Five Preliminary Steps for U.S. Organizations to Comply With the GDPR
After coming into effect on May 25, 2018, the European Union’s General Data Protection Regulation (GDPR) poses a compliance challenge to U.S. organizations that handle or control personal data on people who are in the E.U. The GDPR imposes comprehensive requirements to protect the rights of data subjects and allow them to influence the use of their personal data. In an increasingly data-driven and globalized economy, U.S. organizations need to determine if they are affected by the GDPR, understand their obligations, and construct processes and policies to comply with the GDPR and avoid substantial fines. If you know your organization is a GDPR-regulated “controller” of personal data, here are five steps you can take to begin the process of compliance:
1. Conduct a data inventory and identify lawful bases. Using questionnaires and interviews of knowledgeable employees, take inventory of the personal data you have and identify its sources, what you do with it, and with whom you share it. As you inventory the personal data, identify your legal bases for using the data; three commonly relied-upon bases are: (1) you need to use the data to perform a contract with the data subject, (2) the data subject has consented to the use of the data, and (3) you have a legitimate interest in using the data that is not outweighed by the data subject’s countervailing interest in protecting the data.
2. Update privacy notices. After identifying the purposes and lawful bases for data collection and processing, you must communicate this information to data subjects. Legal counsel can ensure that your privacy notices comply with the GDPR (in form, content, and method of delivery), and can help create consent agreements that are non-ambiguous, in plain language, and require an affirmative act to “opt-in.”
3. Amend vendor contracts. The GDPR requires certain clauses in vendor contracts and outlines specific duties that vendors must fulfill when handling the data you give them. It is your responsibility to make sure that contracted vendors agree to comply with the GDPR’s requirements. Negotiate contract amendments with each vendor addressing each GDPR requirement and clearly define your organization’s instructions on data processing.

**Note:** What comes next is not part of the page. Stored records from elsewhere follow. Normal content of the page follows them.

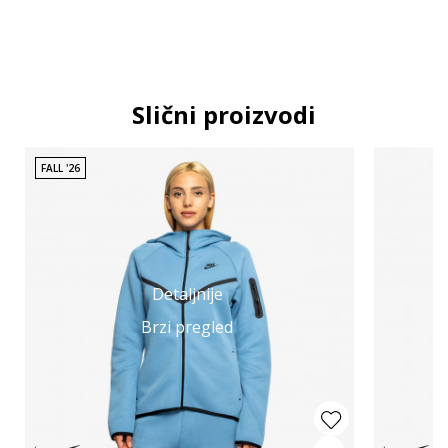
Slični proizvodi
FALL '26
Detaljnije
Brzi pregled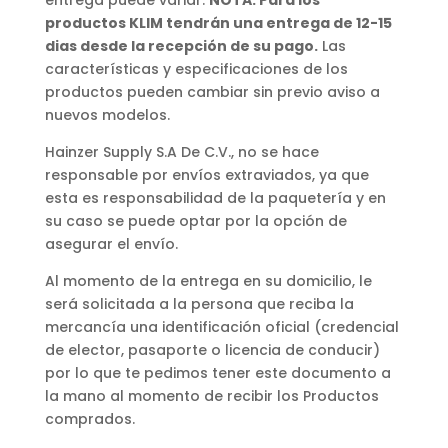
entrega puede variar.
NOTA: Para los
productos KLIM tendrán una entrega de 12-15
dias desde la recepción de su pago.
Las
características y especificaciones de los
productos pueden cambiar sin previo aviso a
nuevos modelos.
Hainzer Supply S.A De C.V., no se hace
responsable por envíos extraviados, ya que
esta es responsabilidad de la paquetería y en
su caso se puede optar por la opción de
asegurar el envío.
Al momento de la entrega en su domicilio, le
será solicitada a la persona que reciba la
mercancía una identificación oficial (credencial
de elector, pasaporte o licencia de conducir)
por lo que te pedimos tener este documento a
la mano al momento de recibir los Productos
comprados.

4. Develop systems and policies to quickly facilitate compliance. Establish systems and policies so that you can timely respond to data subjects’ requests, respond to potential data breaches, communicate effectively with regulators, reduce your organization’s potential liability with regards to third-party contracts and understand the nuances of the GDPR.
5. Designate GDPR leadership. Because of the array of obligations that the GDPR imposes, the numerous individuals and departments involved in compliance will need to be managed. The GDPR will require some entities to assign a data protection officer to oversee these various actors and processes—even organizations that are not required to create that role may still benefit from an individual maintaining a similar position. If you work for a U.S.-based organization with no presence in the E.U., you should appoint an E.U.-based representative to act as a contact point for the regulators to address GDPR compliance matters.